ちなみに分娩数1位の母と子の上田病院と、3位の尼崎総合医療センターの前身の塚口病院の両方で、私は勤務していましたよ。

ではなぜ帝王切開になるのでしょうか?
あるいは施設によって帝王切開率に開きが有るのはどうしてでしょうか?
それには帝王切開になる原因を把握すれば良いのです。

帝王切開の適応で一番多いのは、既往帝王切開です。
1人目が帝王切開になったので、2人目や3人目もなるということですね。
1人目が帝王切開だと、次の妊娠でも約85%が帝王切開になります。
だから1人目の帝王切開率を下げさえすれば、全体の帝王切開率が下がるのですよ。

それでは1人目の帝王切開の適応とは何でしょうか?
1番多いのは骨盤位(さかご)ですよ。
だからさかごは外回転術で回してあげれば良いのです。
もし不成功であれば、さかごのまま産ませてあげれば良いのです。
ですが今の若い産婦人科の先生は、さかごの介助の訓練を受けていませんからね。
ちなみに私は分娩数の多い天理よろづで4年間、24時間体制で、すべてのさかごの主治医をしていましたよ。

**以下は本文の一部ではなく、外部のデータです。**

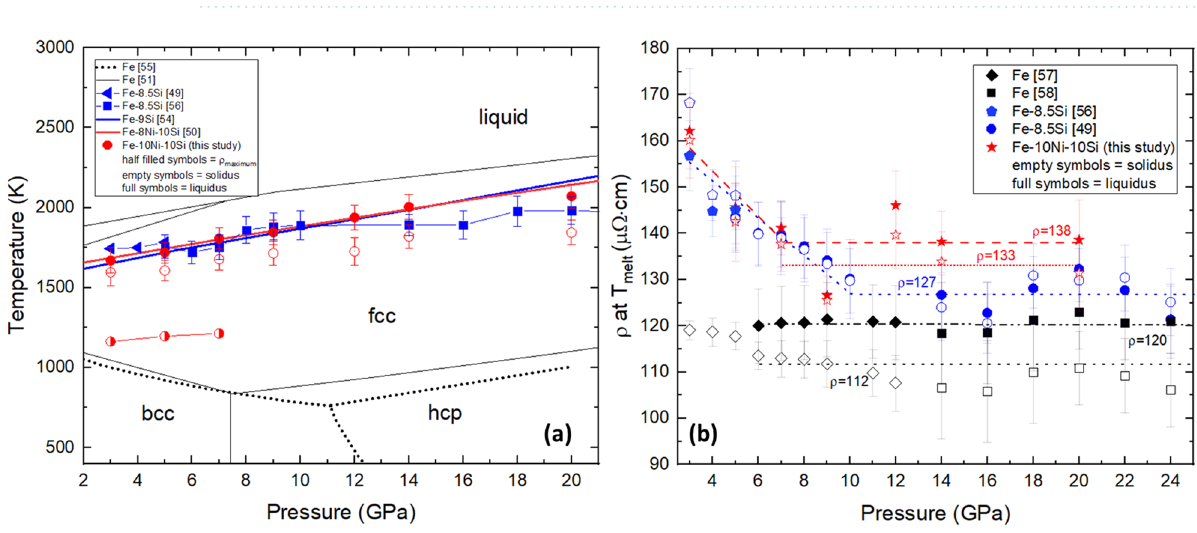
Figure 3. ( a ) T - and P -dependence of Fe10Ni10Si compared to the calculated phase diagram of Fe 51,55 . Comparisons are made with Fe8.5Si 49,56 , Fe9Si 54 and Fe8Ni10Si 50 . The empty symbols represent T at the start of partial melting, T solidus , while filled symbols are T at the end of partial melting, T liquidus . The temperature at the maximum ρ observed near 1200 K from 3 to 7 GPa are illustrated by the half-filled symbols. ( b ) Electrical resistivity of Fe10Ni10Si near melting for various P . Results are compared with Fe 57,58 and Fe8.5Si 49,56 of Fe10Ni10Si is 133 µΩcm and 138 µΩ cm at T solidus and T liquidus , respectively. These values are higher than the reported constant value of Fe8.5Si of 127 µΩcm, and that of Fe of 112 µΩ cm and 120 µΩ cm, on the solid and liquid sides of the melting boundary, respectively. The constant behaviour along the melting boundary may be attributed to insignificant changes in Fermi surface and mean free path upon melting 57 . The calculated k e , shown in Fig. 4a, increases almost linearly with T which is different than the behaviour of pure Fe in the low temperature region but similar to the high temperature region 57 . A multi-variable linear regression analysis of the ρ values in the solid state from this study provides the following model of solid k e ( T , P ):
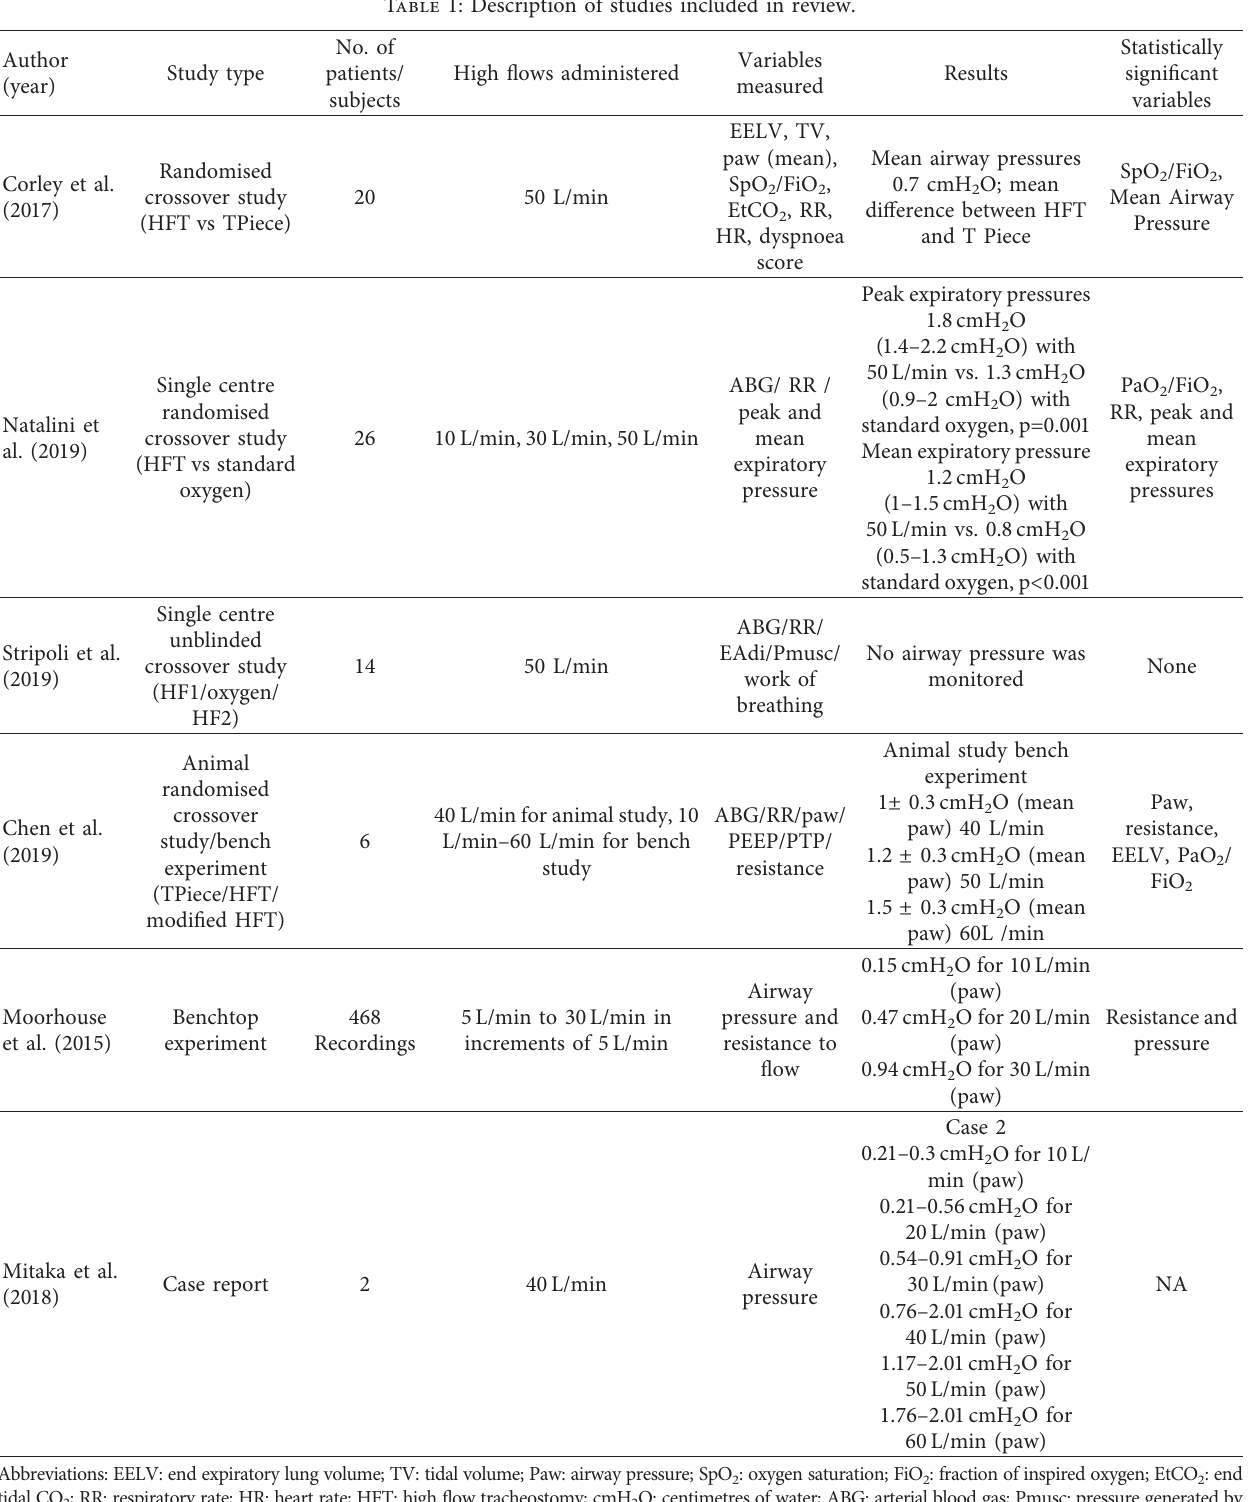
Table 1: Description of studies included in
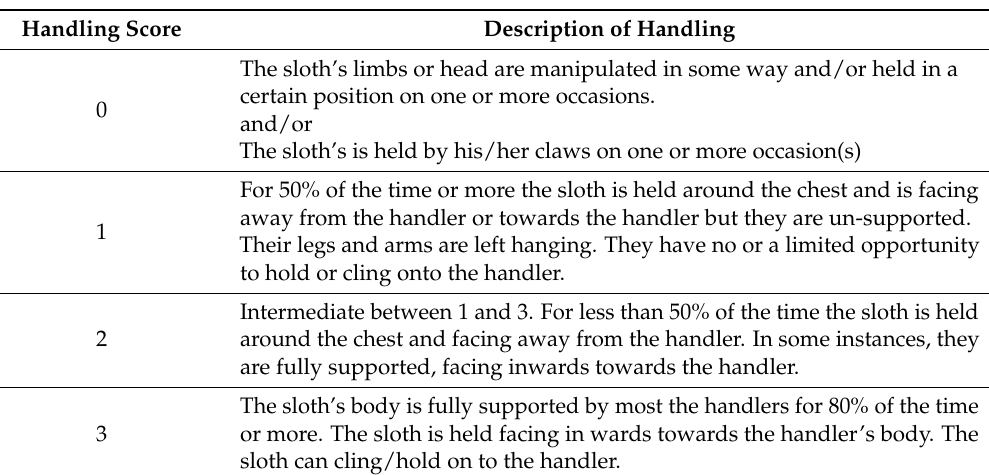
Table 3. Handling scores and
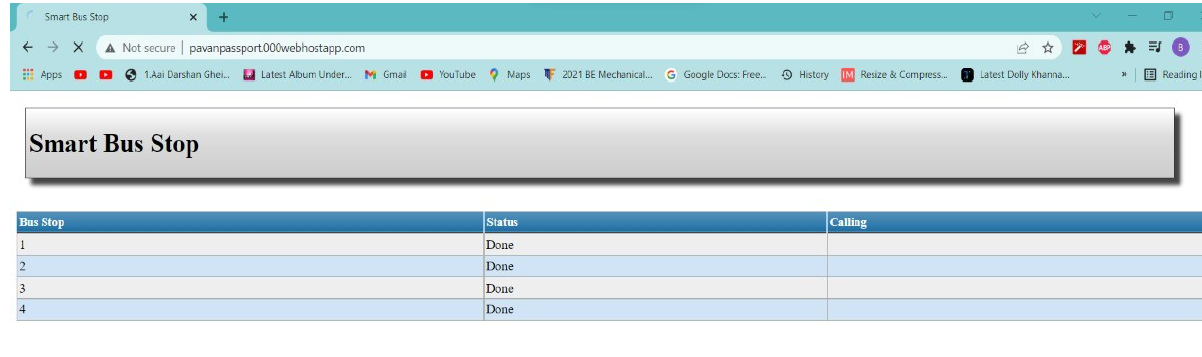
Figure 5. Web Page Showing the Information of the BUS and its BUS Stop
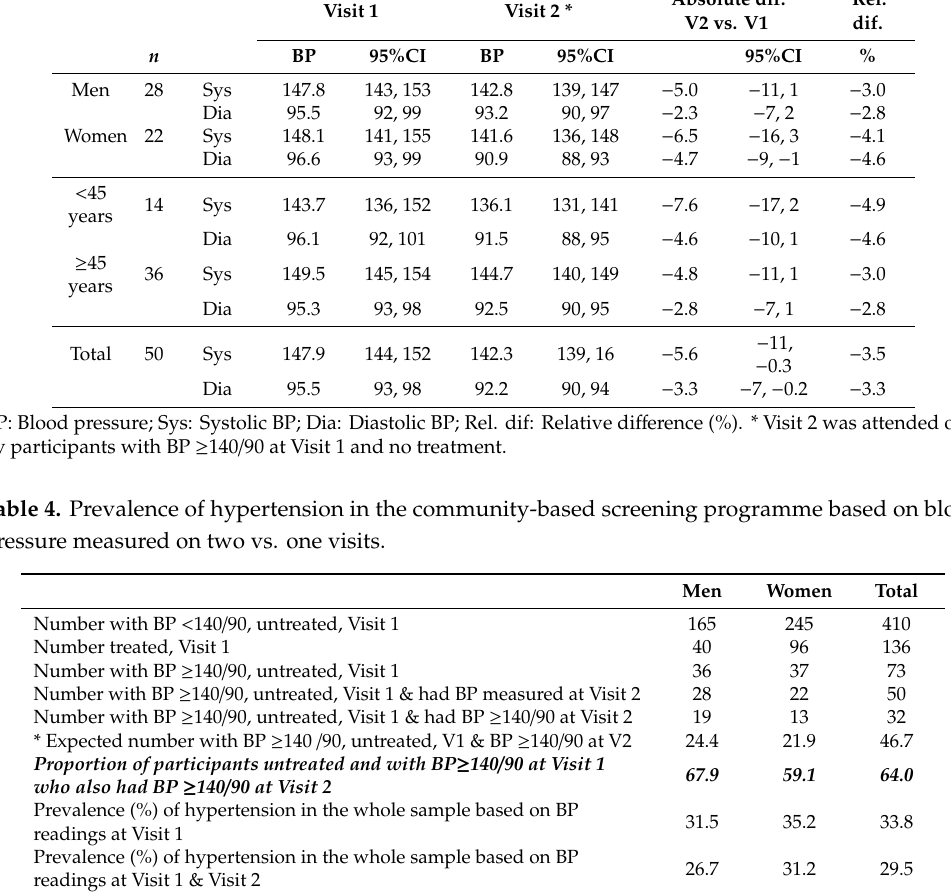
Table 3. Mean systolic / diastolic blood pressure on the first and second visits among participants to the community-based screening programme who were untreated and had elevated blood pressure at the first visit. Absolute dif. Rel. Visit 1 Visit 2 * V2 vs. V1 dif. n BP 95%CI BP 95%CI 95%CI % 28 Sys 147.8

次に1人目の帝王切開の適応の2番目はというと、CPDです。
CPDとは児頭骨盤不均衡という意味です。
要するに骨盤より胎児の頭が大きいので、陣痛が来る前に帝王切開しましょう、ということです。
病院によっては事前に骨盤のレントゲン写真を撮って、狭いから帝王切開と言われます。
あるいは臍の緒が首に巻いていると骨盤に入って来ないことが有るので、
CPDと誤診されることも有ります。
ですがタマル産ではレントゲンを撮る機械も有りませんし、
過去数十年に渡ってCPDで帝王切開をしたことは一度も有りません。
だって人間の胎児の頭にはヒビが入っていて、伸び縮みできるようになっているからです。
猿は1枚もので、伸び縮みしませんけれどね。
胎児が大き過ぎて生まれにくいことは有りますが、その場合は頭回りより腹囲が大きいのです。
だから事前に骨盤の写真を撮っても何もわからないのですから、とりあえず陣痛が来るのを待てばよいのですよ。

1人目のお産で帝王切開になる適応の3番目は、胎児仮死です。
これは避けにくいものですが、緊急で吸引分娩をしたり、
子宮の出口を伸ばしてあげたりすることで回避できることも有ります。
このタイミングの判断には熟練を要するので、一朝一夕では身に付かず、分娩介助の豊富な経験が必要なのですね。
ですが、自分で分娩介助をしている産婦人科の先生を知っていますか?
ほとんど助産師さん任せではないでしょうか?
そこがタマル産では帝王切開率が低い、一番の理由でしょうね。